1. A tungsten bridge device for the low energy ignition of explosive and energetic materials, said device comprising:

a substrate;

an electrical bridge on the surface of and substantially electrically insulated from the substrate, said bridge consisting of:

a first bridge-shaped layer of an insulating material in contact with said substrate, said material intrinsically conducting when heated, and

a second layer of tungsten selectively deposited only over said entire first layer;

a pair of conductive lands located over said tungsten layer, said lands being spaced from each other; and

a pair of electrical conductors, one conductor being connected to each of said lands.

2. A tungsten bridge device as claimed in claim 1 further comprising an additional insulating layer between said substrate and said bridge.

3. A tungsten bridge device as claimed in claim 1 wherein said insulating material of said first layer of said bridge is silicon.
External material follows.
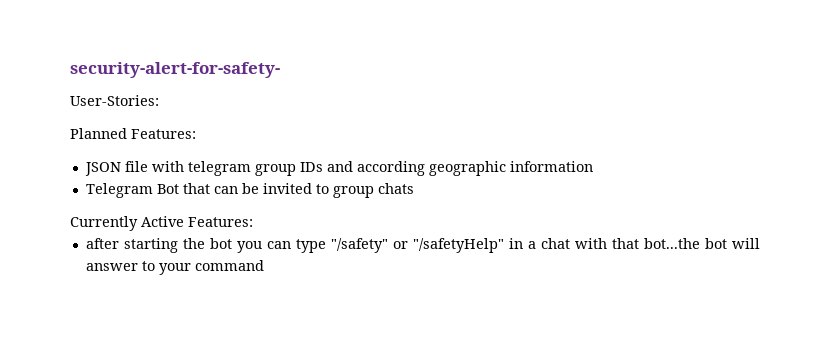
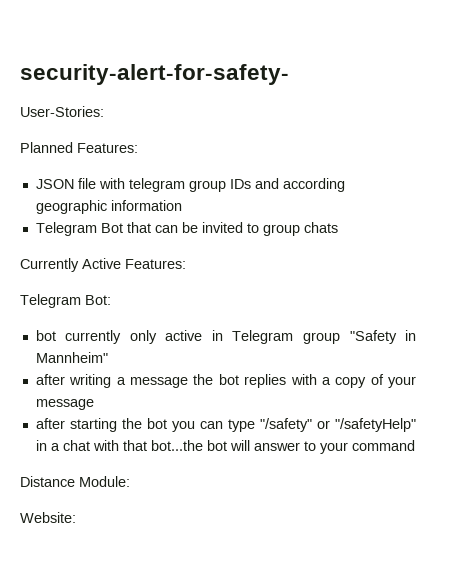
(253, 222) none -> [20,294,111,308] [35,330,417,344] [35,352,108,363] [35,374,417,388] [35,399,94,410] // Telegram Bot: // bot currently only active in Telegram group "Safety in Mannheim" // after writing a message the bot replies with a copy of your message
(264, 265) none -> [20,476,130,487] [20,512,76,523] // Distance Module: // Website:

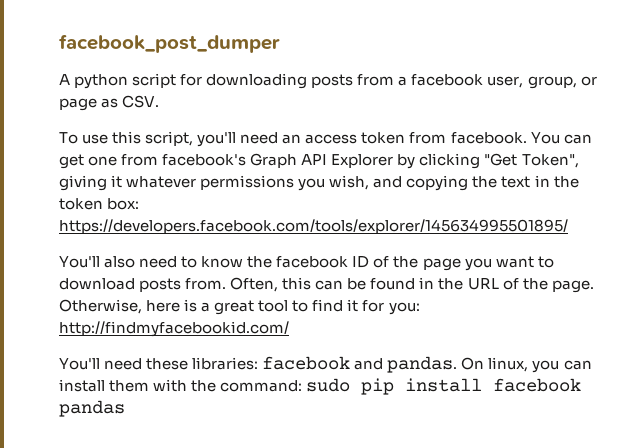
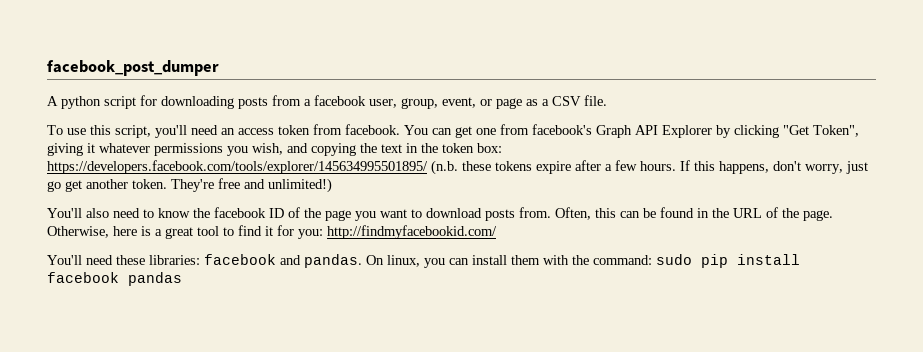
(577, 82) none -> [442,97,476,108] event,
[122,95,160,108] CSV. -> [542,95,607,106] a CSV file.
(568, 226) none -> [431,160,868,175] [47,178,332,193] (n.b. these tokens expire after a few hours. If this happens, don't worry, just go get another token. They're free and unlimited!)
4. A tungsten bridge device as claimed in claim 2 wherein said lands comprise aluminum.

5. A tungsten bridge device as claimed in claim 4 wherein said substrate comprises silicon.
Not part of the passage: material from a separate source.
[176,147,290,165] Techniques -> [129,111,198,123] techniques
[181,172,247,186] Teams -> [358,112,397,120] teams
6. A tungsten bridge device as claimed in claim 5 wherein said first layer of said bridge comprises silicon.

7. A tungsten bridge device as claimed in claim 3 wherein said tungsten layer is a thickness sufficient to produce a resistance of less than 10 ohms.

8. A tungsten bridge device as claimed in claim 3 wherein said tungsten layer is from about 0.1 to about 0.5 micrometers in thickness.

9. A tungsten bridge device as claimed in claim 8 wherein said first layer is from about 1 to about 3 micrometers in thickness.

10. A tungsten bridge device as claimed in claim 4 wherein said substrate comprises sapphire.

11. A method of manufacturing metal film bridge devices for the ignition of explosive and energetic materials comprising the steps of:

defining a bridge shape from a first material on an insulating substrate, said first material being an insulator that intrinsically conducts when heated;

selectively depositing a layer of tungsten over the entire bridge shape; and

depositing a pair of conductive lands over the tungsten layer such that said lands are spaced apart one from another.

12. A method in accordance with claim 11 wherein said step of depositing a layer of tungsten comprises chemical vapor deposition.

13. A method in accordance with claim 12 wherein said step of defining a bridge shape comprises integrated circuit processing.

14. A method in accordance with claim 13 further comprising the step of depositing an oxide layer on the surface of the insulating substrate before said defining step.

15. A method in accordance with claim 11 wherein said first material is silicon.

16. A method in accordance with claim 15 wherein said substrate is sapphire.